Some of the mobile operators have been rolling out another capability over the last several months that can be very helpful to a field services company: Wi-Fi calling.

Mobile operators (and again, mobile phones) that support this capability allow you to use a Wi-Fi network to make and receive calls. This is helpful when you're in an area that has poor cellular coverage or perhaps you're in a basement or a building that has degraded or no radio reception. Wi-Fi networks are abundant (and growing) and more than ever, businesses offer public access.

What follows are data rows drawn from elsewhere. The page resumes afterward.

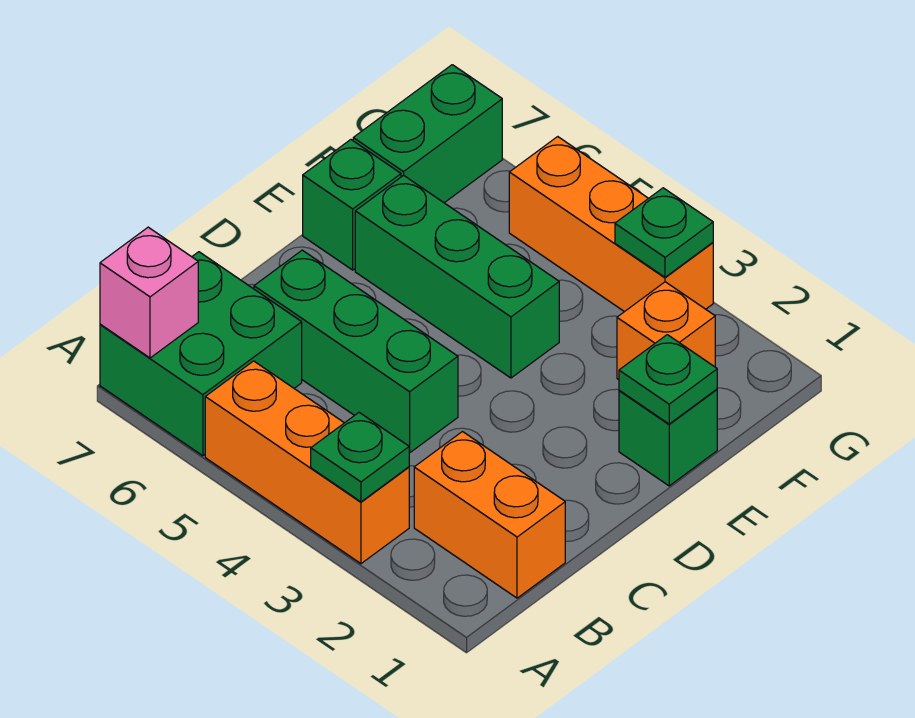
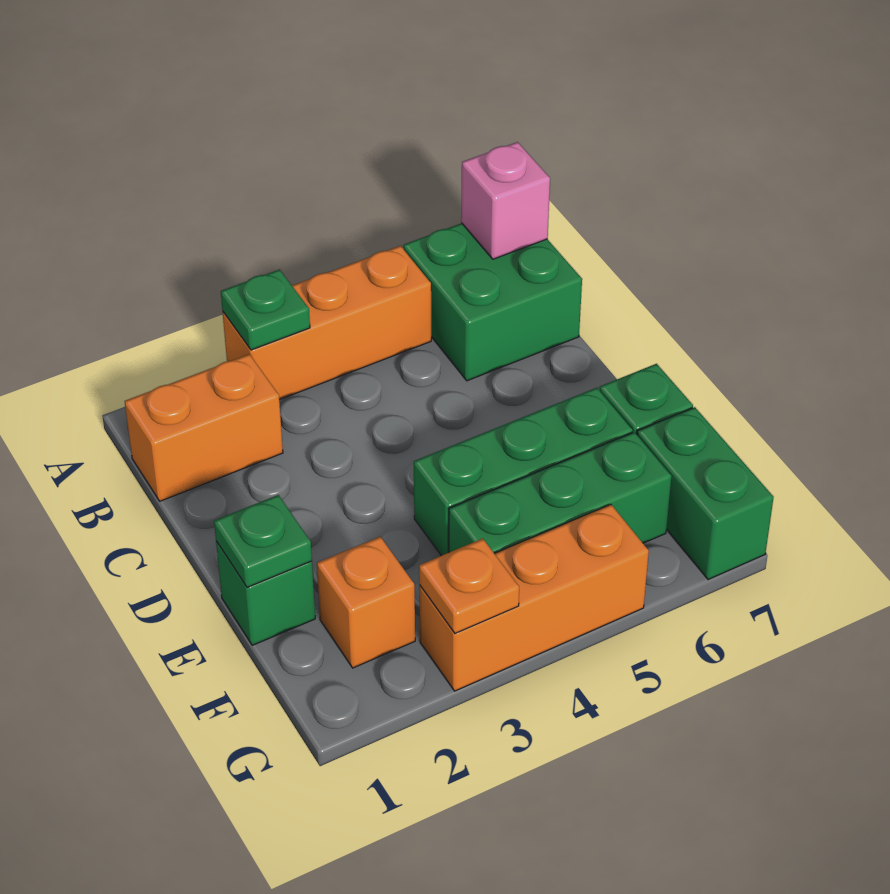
green 1x3 brick [254,250,458,453] -> green 1x3 brick moved to [449,432,671,553]
green 1x1 plate [615,188,713,277] -> orange 1x1 plate [419,539,519,633]

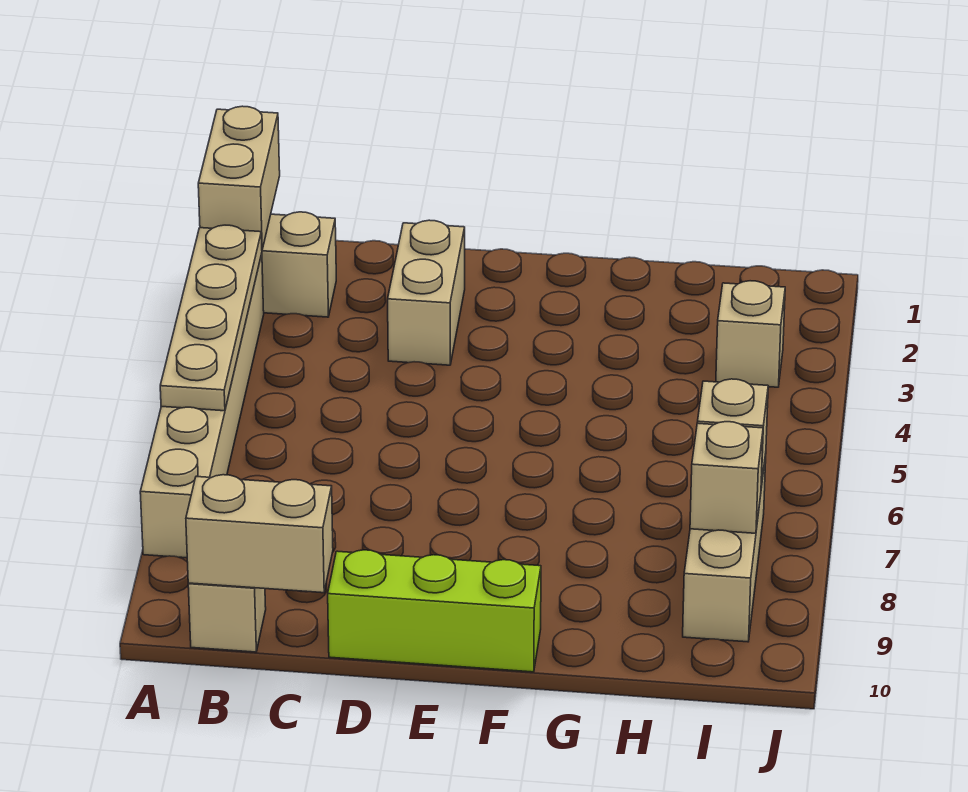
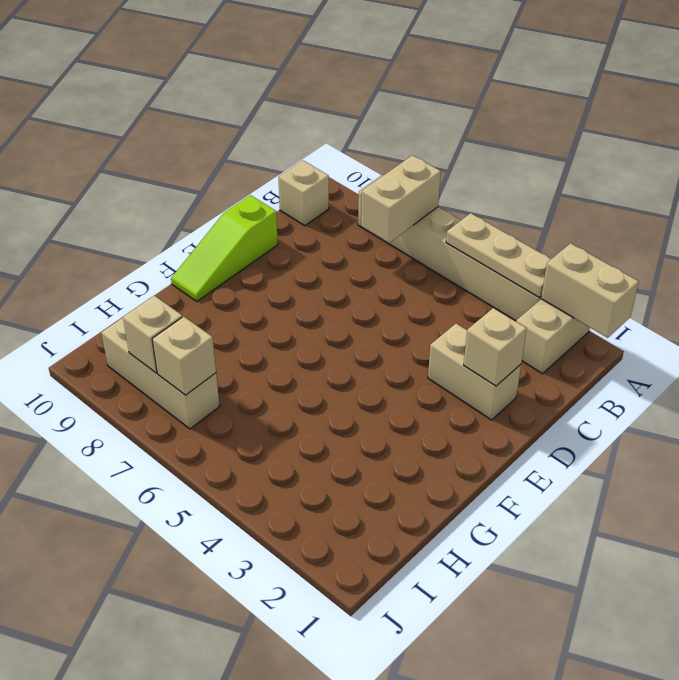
tan 1x4 plate [160,225,262,411] -> tan 1x3 plate [446,213,551,298]
tan 1x2 brick [186,475,333,593] -> tan 1x2 brick moved to [361,155,441,243]
lime 1x3 brick [328,550,541,672] -> lime 1x3 slope [171,195,278,301]
tan 1x1 brick [716,281,785,387] -> tan 1x1 brick moved to [464,308,527,386]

In general, it's good practice to have your employees connect to Wi-Fi when they can to reduce data usage. Depending on the mobile operator policy and the terms of your plan of service, you may be able to use Wi-Fi calling when roaming internationally—this can offer big savings. The term Wi-Fi calling is a bit of a misnomer as generally the mobile operators also support messaging and some even support video calling across the Wi-Fi connection.